A Whole New "HECM" WORLD
Saturday, 28 February 2009 16:00
As reverse mortgage industry participants already know, 2009 has brought greater pricing volatility as the secondary market has contracted and responded to dramatic changes in world financial markets. The good news is that the industry’s traditional investor, Fannie Mae, continues to support the cornerstone product of the industry, the Federal Housing Administration insured Home Equity Conversion Mortgage (“HECM”). However, unlike days of yore, and prior to the short-lived surge of secondary market investors, when Fannie Mae was the sole industry investor and investor pricing rarely changed, lenders and originators must now cope with Fannie Mae’s “live” daily pricing. Effective November 3, 2008, Fannie Mae eliminated 60-day forward negotiated (or “static”) pricing for HECM loans in favor of automated (or “live”) pricing. Under the “live pricing” process, lenders obtain a price for a HECM loan for the current business day, with commitment periods ranging from as few as two to as many as 90 days. In addition, lenders and originators must cope with the availability of new HECM products, including multiple fixed interest rate HECMs and adjustable interest rate HECMs offering different margins. From a macro perspective, these developments reflect the maturation of market forces that ultimately drive innovation and offer seniors more options that better suit their needs. From a micro perspective, they pose challenges to our industry members that create operational hurdles and reputational risk for the reverse mortgage industry as a whole. 


With that broad view in mind, this article will focus on one of the legal and regulatory issues raised by our new, more “volatile,” pricing landscape. Namely, the operation and disclosure of the so-called HECM principal limit lock. 


HECM Principal Limit Lock
HUD initially announced the operation of a principal limit lock for HECM loans on September 24, 2003, in Mortgagee Letter 2003-16. In a nutshell, operation of the principal limit lock, as announced by HUD, simply sets the expected interest rate used to determine the principal limit (or the initial loan amount) on a HECM loan. As explained in Mortgagee Letter 2003-16, the so-called principal limit “lock” is intended, during a rising interest rate environment, to protect the borrower from erosion in the principal limit between application and closing of the loan. Although this is clearly a praiseworthy goal, in a volatile secondary market, where prices can change daily and, in fact, are changing at a pace not previously experienced in the industry, it is important that lenders and originators manage the risks associated with the operation of the principal limit lock and provide appropriate disclosures to the consumer. 


Principal Limit 101
To fully understand these issues, it is helpful to take a step back and review the basics on how the principal limit lock works. There are three components under the HECM program that are used in an algorithm to determine the initial principal limit. As pointed out above, the expected interest rate is one of those components, the others are (i) the age of the youngest borrower and (ii) the appraised property value, or FHA limit, whichever is lower (known as the “maximum claim amount”). To clarify, the “expected rate” is not the contract interest rate that lenders use to calculate finance charges that accrue during the term of the loan (although, as discussed below, on a fixed interest rate HECM the expected rate and the contract rate must be the same). Instead, it should be thought of conceptually as a projection of what the average interest rate will be over the life of the loan.

-----

- Exercise requirements -
a) Do these statements agree with the reverse mortgage article? Answer yes or no for each, quoting the deciding words. (i) Fannie Mae replaced static pricing for HECM loans with live pricing effective November 3, 2008. (ii) HUD first announced the principal limit lock for HECM loans in 2005. (iii) The expected rate is the contract interest rate that lenders use to calculate finance charges.
b) Can you rewrite the reverse mortgage article between "With that broad" and "principal limit lock.", inclusive, with "principal limit lock" replaced by "rate lock"?
c) How would the reverse mortgage article go on after its last sentence? Write what follows.

-----

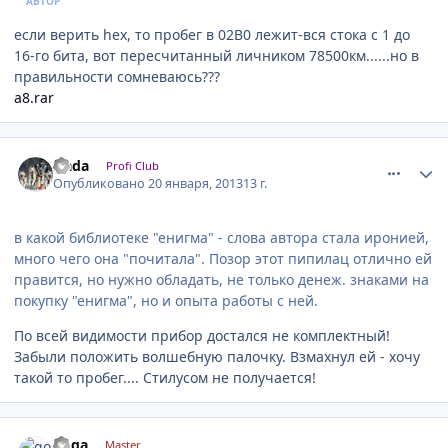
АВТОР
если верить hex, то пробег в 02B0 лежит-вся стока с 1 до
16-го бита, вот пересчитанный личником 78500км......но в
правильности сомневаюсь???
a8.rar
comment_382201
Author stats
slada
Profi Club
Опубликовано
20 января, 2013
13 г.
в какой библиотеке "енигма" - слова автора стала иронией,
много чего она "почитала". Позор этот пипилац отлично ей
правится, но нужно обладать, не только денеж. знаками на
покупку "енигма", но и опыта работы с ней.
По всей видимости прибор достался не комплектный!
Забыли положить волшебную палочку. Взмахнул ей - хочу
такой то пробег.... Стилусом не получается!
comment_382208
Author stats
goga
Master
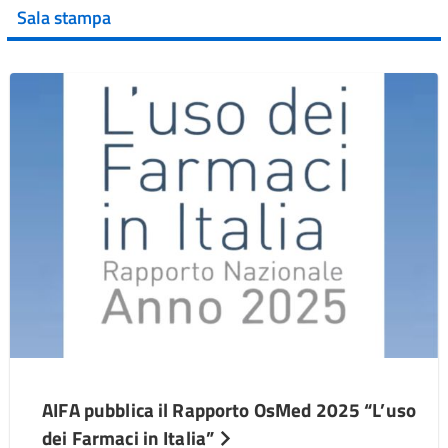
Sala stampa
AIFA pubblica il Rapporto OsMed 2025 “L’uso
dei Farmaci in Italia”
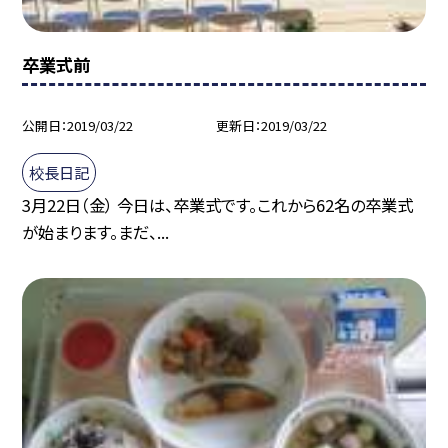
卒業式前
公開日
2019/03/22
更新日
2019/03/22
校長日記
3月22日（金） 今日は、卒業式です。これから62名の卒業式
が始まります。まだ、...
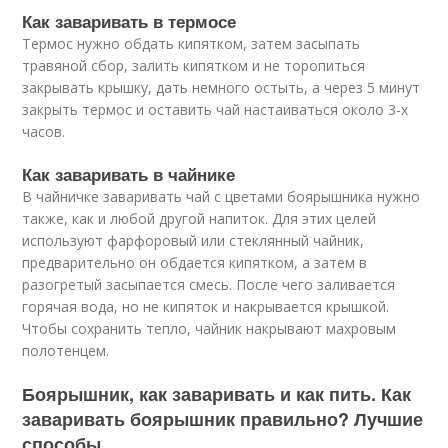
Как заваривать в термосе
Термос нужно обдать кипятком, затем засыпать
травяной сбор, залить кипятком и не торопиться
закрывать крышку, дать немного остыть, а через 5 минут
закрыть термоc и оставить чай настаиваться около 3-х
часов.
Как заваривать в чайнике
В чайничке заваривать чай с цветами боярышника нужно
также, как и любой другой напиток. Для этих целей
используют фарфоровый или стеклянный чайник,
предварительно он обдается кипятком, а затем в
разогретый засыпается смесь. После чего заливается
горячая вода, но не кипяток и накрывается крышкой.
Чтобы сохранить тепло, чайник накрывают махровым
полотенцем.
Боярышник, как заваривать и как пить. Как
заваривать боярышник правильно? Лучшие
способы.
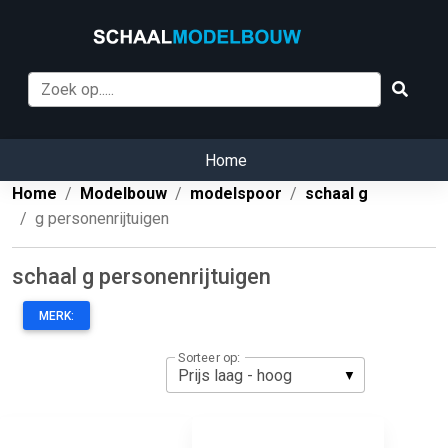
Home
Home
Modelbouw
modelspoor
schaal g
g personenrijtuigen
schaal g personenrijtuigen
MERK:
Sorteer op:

-----

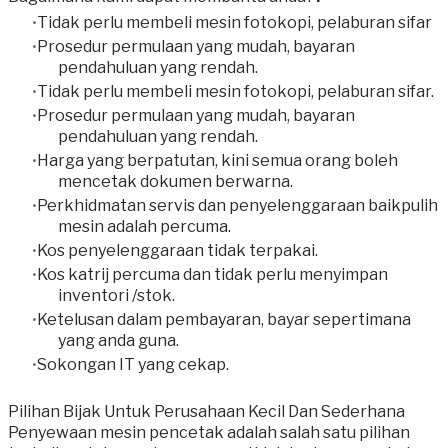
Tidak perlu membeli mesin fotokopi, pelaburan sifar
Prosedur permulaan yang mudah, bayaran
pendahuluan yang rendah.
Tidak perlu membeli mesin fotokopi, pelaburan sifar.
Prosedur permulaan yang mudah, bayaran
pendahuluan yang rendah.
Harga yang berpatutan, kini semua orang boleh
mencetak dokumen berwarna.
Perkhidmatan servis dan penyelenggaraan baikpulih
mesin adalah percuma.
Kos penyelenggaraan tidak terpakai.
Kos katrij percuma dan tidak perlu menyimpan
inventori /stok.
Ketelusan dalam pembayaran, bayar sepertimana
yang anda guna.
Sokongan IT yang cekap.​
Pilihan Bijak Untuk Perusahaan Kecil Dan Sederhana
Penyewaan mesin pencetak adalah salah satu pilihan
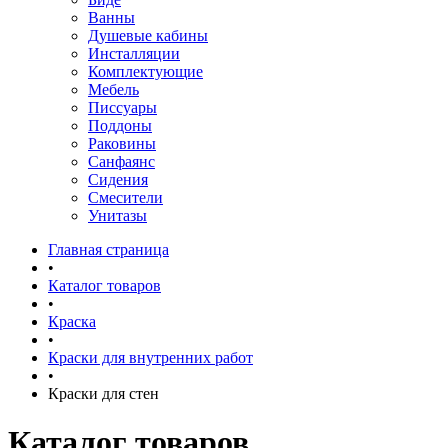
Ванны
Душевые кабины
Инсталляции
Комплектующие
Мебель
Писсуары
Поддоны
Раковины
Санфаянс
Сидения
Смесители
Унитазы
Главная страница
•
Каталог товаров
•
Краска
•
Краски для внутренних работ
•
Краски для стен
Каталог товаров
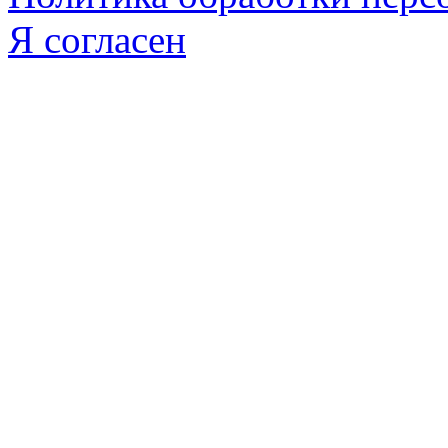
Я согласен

-----

- Results by task -
a)
(i) Yes: "Effective November 3, 2008, Fannie Mae eliminated 60-day forward negotiated (or “static”) pricing for HECM loans in favor of automated (or “live”) pricing."
(ii) No: "HUD initially announced the operation of a principal limit lock for HECM loans on September 24, 2003, in Mortgagee Letter 2003-16."
(iii) No: "the “expected rate” is not the contract interest rate that lenders use to calculate finance charges"

b)
With that broad view in mind, this article will focus on one of the legal and regulatory issues raised by our new, more “volatile,” pricing landscape. Namely, the operation and disclosure of the so-called HECM rate lock.

c)
For adjustable rate HECM loans, the expected interest rate is equal to an index plus a margin. The index used to calculate the expected interest rate is based on a longer term Treasury or LIBOR based rate, while the contract interest rate is based on a shorter term Treasury or LIBOR based rate. For example, as directed by HUD in Mortgagee Letter 2007-13, lenders offering adjustable rate HECMs utilizing a 1-year or a 1-Month CMT index to calculate the contract interest rate must use the 10-year CMT index as the corresponding index for calculating the expected interest rate. Lenders offering adjustable rate HECMs utilizing a 1-year or a 1-Month LIBOR index to calculate the contract interest rate must use the 10-year LIBOR swap index as the corresponding index for calculating the expected interest rate. Finally, if a HECM is offered as a fixed interest rate, HUD has mandated in Mortgagee Letter 2008-08 that the expected rate must be the same as the fixed contract interest rate.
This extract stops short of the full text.